The next question is what at what intensity should you be exercising? This question is frequently argued with no clear winners because every argument has a point. Staying in the lower zones, or the fat burning zone, does require your body to use stored fat as its energy source. Well, that sounds good. But exercising at higher intensities does burn more calories. That sounds good too. By picking up the pace you will burn more calories overall, and if you’re trying to lose weight isn’t that the goal? Here’s a chart that explains it more:
Low Intensity High Intensity
(60&-70% MHR) (80%-85% MHR)
Total calories burned by minute 4.86 6.86
Fat calories burned per minute 2.43 2.7
Total calories burned in 30 minutes 146 206
Total fat calories burned in 30 minutes 73 82
Percentage of fat calories burned 50% 39.85%**
Where low intensity can be helpful is on your rest days, what I like to call active rest. Walking at a lower intensity gives the body time to regenerate so you can pick up your pace other days. I suggest two low intensity days and five moderate-higher intensity or interval training days. If you are a woman “of a certain age,” then it changes everything, but that’s an article for another time.
Target Heart Rate Tips
It's important to note that maximum heart rate is only a guide. You may have a higher or lower maximum heart rate at any given time, sometimes by as much as 15 to 20 beats per minute. If you want a more specific range, consider discussing your target heart rate zone with an exercise physiologist or a personal trainer. Generally, only elite athletes are concerned about this level of precision.
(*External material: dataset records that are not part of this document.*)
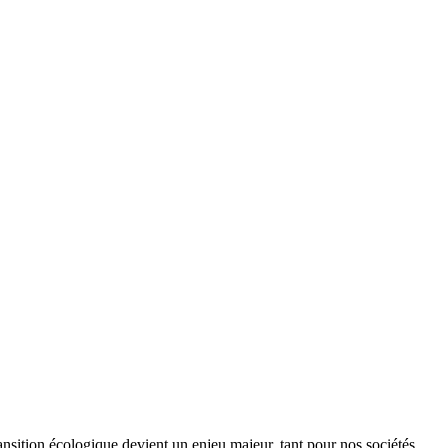
ansition écologique devient un enjeu majeur, tant pour nos sociétés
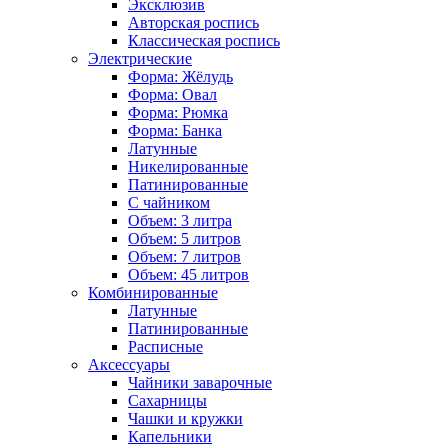
Эксклюзив
Авторская роспись
Классическая роспись
Электрические
Форма: Жёлудь
Форма: Овал
Форма: Рюмка
Форма: Банка
Латунные
Никелированные
Патинированные
С чайником
Объем: 3 литра
Объем: 5 литров
Объем: 7 литров
Объем: 45 литров
Комбинированные
Латунные
Патинированные
Расписные
Аксессуары
Чайники заварочные
Сахарницы
Чашки и кружки
Капельники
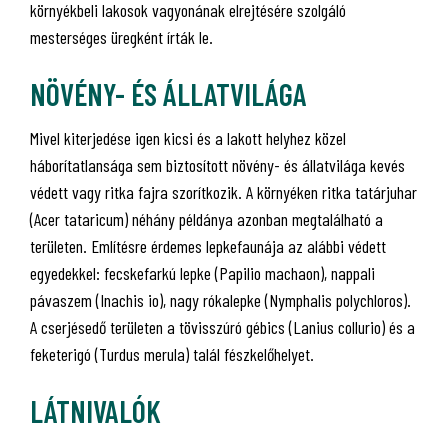
környékbeli lakosok vagyonának elrejtésére szolgáló
mesterséges üregként írták le.
NÖVÉNY- ÉS ÁLLATVILÁGA
Mivel kiterjedése igen kicsi és a lakott helyhez közel
háborítatlansága sem biztosított növény- és állatvilága kevés
védett vagy ritka fajra szorítkozik. A környéken ritka tatárjuhar
(Acer tataricum) néhány példánya azonban megtalálható a
területen. Említésre érdemes lepkefaunája az alábbi védett
egyedekkel: fecskefarkú lepke (Papilio machaon), nappali
pávaszem (Inachis io), nagy rókalepke (Nymphalis polychloros).
A cserjésedő területen a tövisszúró gébics (Lanius collurio) és a
feketerigó (Turdus merula) talál fészkelőhelyet.
LÁTNIVALÓK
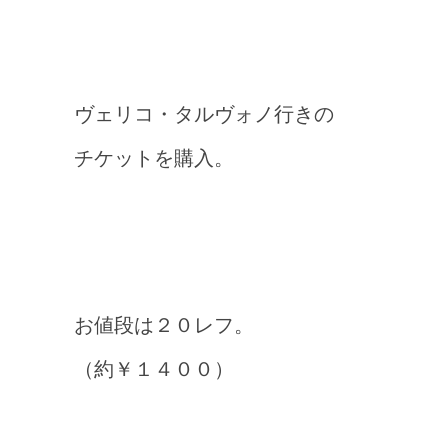
ヴェリコ・タルヴォノ行きの
チケットを購入。
お値段は２０レフ。
（約￥１４００）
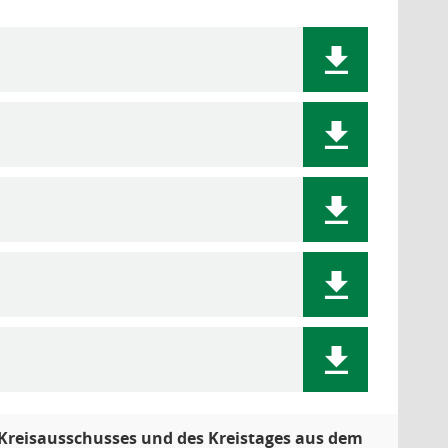
s Kreisausschusses und des Kreistages aus dem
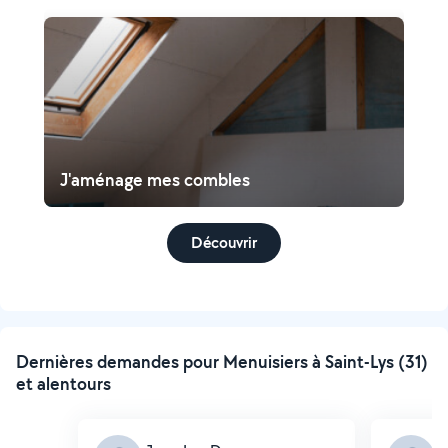
J'aménage mes combles
Découvrir
Dernières demandes pour Menuisiers à Saint-Lys (31)
et alentours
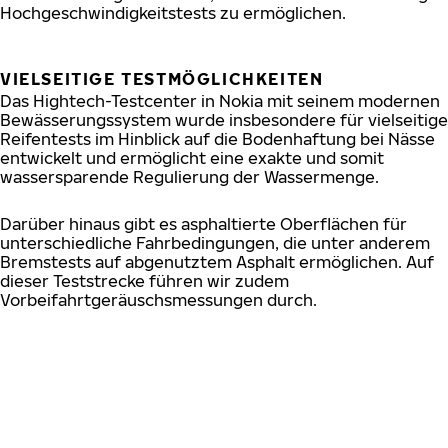
Hochgeschwindigkeitstests zu ermöglichen.
VIELSEITIGE TESTMÖGLICHKEITEN
Das Hightech-Testcenter in Nokia mit seinem modernen
Bewässerungssystem wurde insbesondere für vielseitige
Reifentests im Hinblick auf die Bodenhaftung bei Nässe
entwickelt und ermöglicht eine exakte und somit
wassersparende Regulierung der Wassermenge.
Darüber hinaus gibt es asphaltierte Oberflächen für
unterschiedliche Fahrbedingungen, die unter anderem
Bremstests auf abgenutztem Asphalt ermöglichen. Auf
dieser Teststrecke führen wir zudem
Vorbeifahrtgeräuschsmessungen durch.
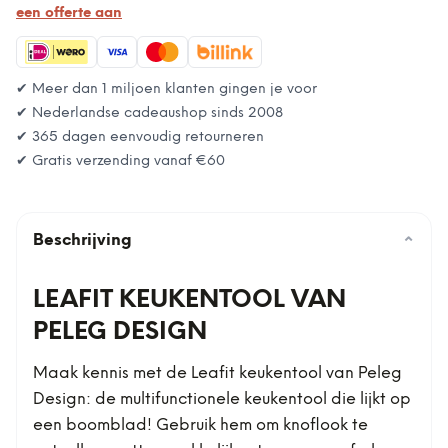
een offerte aan
✔ Meer dan 1 miljoen klanten gingen je voor
✔ Nederlandse cadeaushop sinds 2008
✔ 365 dagen eenvoudig retourneren
✔ Gratis verzending vanaf
€60
Beschrijving
⌄
LEAFIT KEUKENTOOL VAN
PELEG DESIGN
Maak kennis met de Leafit keukentool van Peleg
Design: de multifunctionele keukentool die lijkt op
een boomblad! Gebruik hem om knoflook te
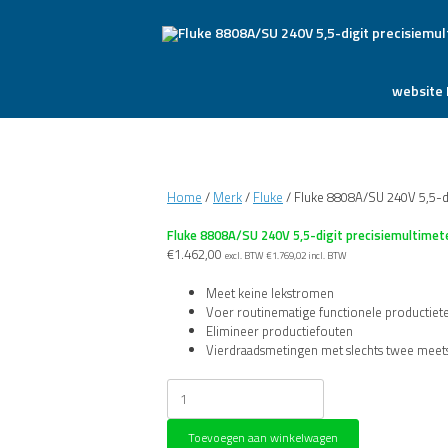
website 
Home
/
Merk
/
Fluke
/ Fluke 8808A/SU 240V 5,5-di
Fluke 8808A/SU 240V 5,5-digit precisiemultimet
€
1.462,00
excl. BTW
€
1.769,02
incl. BTW
Meet keine lekstromen
Voer routinematige functionele productietes
Elimineer productiefouten
Vierdraadsmetingen met slechts twee mee
Fluke
8808A/SU
240V
Toevoegen aan winkelwagen
5,5-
Also note that several types of medications, such as beta blockers, lower your heart rate. Ask your doctor if you need to use a lower or higher target heart rate zone because of your medications or medical conditions.
For those who don’t want to deal with the numbers, here’s a guide for you:
· Low Intensity – Easy to breathe and you can have a long conversation
· Moderate Intensity – You begin to breathe heavily but can hold a short conversation
· High Intensity - On the verge of becoming uncomfortable where you can only speak one sentence to being difficult and only being able to speak one word.
This simplified rate of perceived exertion will be different for type-A personalities than it will be for people who are laid back or those who tend to be worriers, and that’s ok. As long as you are exercising, you will get more cardiovascularly fit and be able to handle higher levels of intensity. And how can you tell?
Calculate your resting heart rate by counting how many times your heart beats per minute when you are at rest, such as first thing in the morning. It's usually somewhere between 60 and 100 beats per minute for the average adult. As you become more fit your resting heart rate will go down.
Reap the Rewards of Exercise Intensity
To get maximum effect for weight loss, you should be focusing on interval training, which includes short bouts of higher intensity exercise alternated with longer, less strenuous exercise throughout your workout. No, you don’t need to go all out and do burpees (though those are amazing at getting you fit). Start by picking up the pace for 30-60 seconds during a walk then go at your normal pace for 2-3 minutes. As you get in better cardiovascular shape and the pounds come off, you can narrow that time ratio by alternating 60 seconds of hard effort with 60 seconds at regular effort.
Now, for those of us who have a few years on them, and this does suck, the older you are the more exercise you need to prevent weight gain or to lose weight. It’s just something we need to accept and deal with. Try cutting back a few calories and adding a bit more exercise and intensity. Weight training will also be a huge boost to your metabolism, not to mention good for the bones.
But at the end of the day, try not to get stuck on the numbers (unless they motivate you like they do me). Just get out and move and feel better.